REQUIREMENT
Please recast all of the data below as a Markdown table with the columns "No." and "Entry", giving each line its own numbered row and leaving out blank lines.

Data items
───

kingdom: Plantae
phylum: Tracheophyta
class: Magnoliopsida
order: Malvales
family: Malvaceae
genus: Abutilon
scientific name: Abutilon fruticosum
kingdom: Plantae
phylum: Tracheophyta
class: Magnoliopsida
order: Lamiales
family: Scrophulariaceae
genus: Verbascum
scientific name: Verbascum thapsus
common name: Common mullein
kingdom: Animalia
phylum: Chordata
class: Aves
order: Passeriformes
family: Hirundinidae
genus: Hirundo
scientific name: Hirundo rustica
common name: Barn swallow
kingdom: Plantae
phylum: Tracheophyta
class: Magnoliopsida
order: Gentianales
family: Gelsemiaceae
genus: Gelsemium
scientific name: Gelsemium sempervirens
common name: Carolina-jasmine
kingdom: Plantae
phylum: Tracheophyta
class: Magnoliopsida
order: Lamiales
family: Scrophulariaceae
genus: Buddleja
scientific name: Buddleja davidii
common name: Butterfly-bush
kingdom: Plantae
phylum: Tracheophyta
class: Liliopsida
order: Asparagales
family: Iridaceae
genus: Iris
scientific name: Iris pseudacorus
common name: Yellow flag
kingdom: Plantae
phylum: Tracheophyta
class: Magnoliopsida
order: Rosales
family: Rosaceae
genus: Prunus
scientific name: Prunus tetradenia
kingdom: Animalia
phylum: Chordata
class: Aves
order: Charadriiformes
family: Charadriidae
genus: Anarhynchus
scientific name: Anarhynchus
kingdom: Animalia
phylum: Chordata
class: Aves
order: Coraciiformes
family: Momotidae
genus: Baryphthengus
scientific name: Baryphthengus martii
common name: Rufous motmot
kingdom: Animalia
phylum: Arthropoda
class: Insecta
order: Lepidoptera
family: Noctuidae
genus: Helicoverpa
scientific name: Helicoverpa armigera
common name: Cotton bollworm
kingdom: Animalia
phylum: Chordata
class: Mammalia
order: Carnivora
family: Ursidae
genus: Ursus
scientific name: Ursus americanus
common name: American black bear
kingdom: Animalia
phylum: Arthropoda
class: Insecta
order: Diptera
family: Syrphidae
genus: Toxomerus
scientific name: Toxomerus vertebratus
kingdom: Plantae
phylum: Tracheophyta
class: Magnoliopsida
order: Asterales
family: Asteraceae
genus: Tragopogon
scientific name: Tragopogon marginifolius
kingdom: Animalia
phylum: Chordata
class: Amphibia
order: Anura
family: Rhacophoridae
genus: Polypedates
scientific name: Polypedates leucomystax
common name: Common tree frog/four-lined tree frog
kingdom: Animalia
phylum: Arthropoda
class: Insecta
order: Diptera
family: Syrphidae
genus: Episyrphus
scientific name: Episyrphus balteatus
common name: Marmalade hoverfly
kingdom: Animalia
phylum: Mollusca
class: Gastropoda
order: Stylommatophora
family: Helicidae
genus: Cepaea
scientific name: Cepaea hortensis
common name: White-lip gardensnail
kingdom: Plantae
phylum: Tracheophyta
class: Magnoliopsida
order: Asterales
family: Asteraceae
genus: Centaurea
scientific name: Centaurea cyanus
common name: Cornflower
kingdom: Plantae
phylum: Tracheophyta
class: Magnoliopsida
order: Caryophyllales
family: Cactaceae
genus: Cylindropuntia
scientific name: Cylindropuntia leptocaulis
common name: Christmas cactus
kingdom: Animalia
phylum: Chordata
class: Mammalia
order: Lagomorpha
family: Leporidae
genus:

───

OUTPUT FOR THIS TASK
| No. | Entry |
|---|---|
| 1 | kingdom: Plantae |
| 2 | phylum: Tracheophyta |
| 3 | class: Magnoliopsida |
| 4 | order: Malvales |
| 5 | family: Malvaceae |
| 6 | genus: Abutilon |
| 7 | scientific name: Abutilon fruticosum |
| 8 | kingdom: Plantae |
| 9 | phylum: Tracheophyta |
| 10 | class: Magnoliopsida |
| 11 | order: Lamiales |
| 12 | family: Scrophulariaceae |
| 13 | genus: Verbascum |
| 14 | scientific name: Verbascum thapsus |
| 15 | common name: Common mullein |
| 16 | kingdom: Animalia |
| 17 | phylum: Chordata |
| 18 | class: Aves |
| 19 | order: Passeriformes |
| 20 | family: Hirundinidae |
| 21 | genus: Hirundo |
| 22 | scientific name: Hirundo rustica |
| 23 | common name: Barn swallow |
| 24 | kingdom: Plantae |
| 25 | phylum: Tracheophyta |
| 26 | class: Magnoliopsida |
| 27 | order: Gentianales |
| 28 | family: Gelsemiaceae |
| 29 | genus: Gelsemium |
| 30 | scientific name: Gelsemium sempervirens |
| 31 | common name: Carolina-jasmine |
| 32 | kingdom: Plantae |
| 33 | phylum: Tracheophyta |
| 34 | class: Magnoliopsida |
| 35 | order: Lamiales |
| 36 | family: Scrophulariaceae |
| 37 | genus: Buddleja |
| 38 | scientific name: Buddleja davidii |
| 39 | common name: Butterfly-bush |
| 40 | kingdom: Plantae |
| 41 | phylum: Tracheophyta |
| 42 | class: Liliopsida |
| 43 | order: Asparagales |
| 44 | family: Iridaceae |
| 45 | genus: Iris |
| 46 | scientific name: Iris pseudacorus |
| 47 | common name: Yellow flag |
| 48 | kingdom: Plantae |
| 49 | phylum: Tracheophyta |
| 50 | class: Magnoliopsida |
| 51 | order: Rosales |
| 52 | family: Rosaceae |
| 53 | genus: Prunus |
| 54 | scientific name: Prunus tetradenia |
| 55 | kingdom: Animalia |
| 56 | phylum: Chordata |
| 57 | class: Aves |
| 58 | order: Charadriiformes |
| 59 | family: Charadriidae |
| 60 | genus: Anarhynchus |
| 61 | scientific name: Anarhynchus |
| 62 | kingdom: Animalia |
| 63 | phylum: Chordata |
| 64 | class: Aves |
| 65 | order: Coraciiformes |
| 66 | family: Momotidae |
| 67 | genus: Baryphthengus |
| 68 | scientific name: Baryphthengus martii |
| 69 | common name: Rufous motmot |
| 70 | kingdom: Animalia |
| 71 | phylum: Arthropoda |
| 72 | class: Insecta |
| 73 | order: Lepidoptera |
| 74 | family: Noctuidae |
| 75 | genus: Helicoverpa |
| 76 | scientific name: Helicoverpa armigera |
| 77 | common name: Cotton bollworm |
| 78 | kingdom: Animalia |
| 79 | phylum: Chordata |
| 80 | class: Mammalia |
| 81 | order: Carnivora |
| 82 | family: Ursidae |
| 83 | genus: Ursus |
| 84 | scientific name: Ursus americanus |
| 85 | common name: American black bear |
| 86 | kingdom: Animalia |
| 87 | phylum: Arthropoda |
| 88 | class: Insecta |
| 89 | order: Diptera |
| 90 | family: Syrphidae |
| 91 | genus: Toxomerus |
| 92 | scientific name: Toxomerus vertebratus |
| 93 | kingdom: Plantae |
| 94 | phylum: Tracheophyta |
| 95 | class: Magnoliopsida |
| 96 | order: Asterales |
| 97 | family: Asteraceae |
| 98 | genus: Tragopogon |
| 99 | scientific name: Tragopogon marginifolius |
| 100 | kingdom: Animalia |
| 101 | phylum: Chordata |
| 102 | class: Amphibia |
| 103 | order: Anura |
| 104 | family: Rhacophoridae |
| 105 | genus: Polypedates |
| 106 | scientific name: Polypedates leucomystax |
| 107 | common name: Common tree frog/four-lined tree frog |
| 108 | kingdom: Animalia |
| 109 | phylum: Arthropoda |
| 110 | class: Insecta |
| 111 | order: Diptera |
| 112 | family: Syrphidae |
| 113 | genus: Episyrphus |
| 114 | scientific name: Episyrphus balteatus |
| 115 | common name: Marmalade hoverfly |
| 116 | kingdom: Animalia |
| 117 | phylum: Mollusca |
| 118 | class: Gastropoda |
| 119 | order: Stylommatophora |
| 120 | family: Helicidae |
| 121 | genus: Cepaea |
| 122 | scientific name: Cepaea hortensis |
| 123 | common name: White-lip gardensnail |
| 124 | kingdom: Plantae |
| 125 | phylum: Tracheophyta |
| 126 | class: Magnoliopsida |
| 127 | order: Asterales |
| 128 | family: Asteraceae |
| 129 | genus: Centaurea |
| 130 | scientific name: Centaurea cyanus |
| 131 | common name: Cornflower |
| 132 | kingdom: Plantae |
| 133 | phylum: Tracheophyta |
| 134 | class: Magnoliopsida |
| 135 | order: Caryophyllales |
| 136 | family: Cactaceae |
| 137 | genus: Cylindropuntia |
| 138 | scientific name: Cylindropuntia leptocaulis |
| 139 | common name: Christmas cactus |
| 140 | kingdom: Animalia |
| 141 | phylum: Chordata |
| 142 | class: Mammalia |
| 143 | order: Lagomorpha |
| 144 | family: Leporidae |
| 145 | genus: |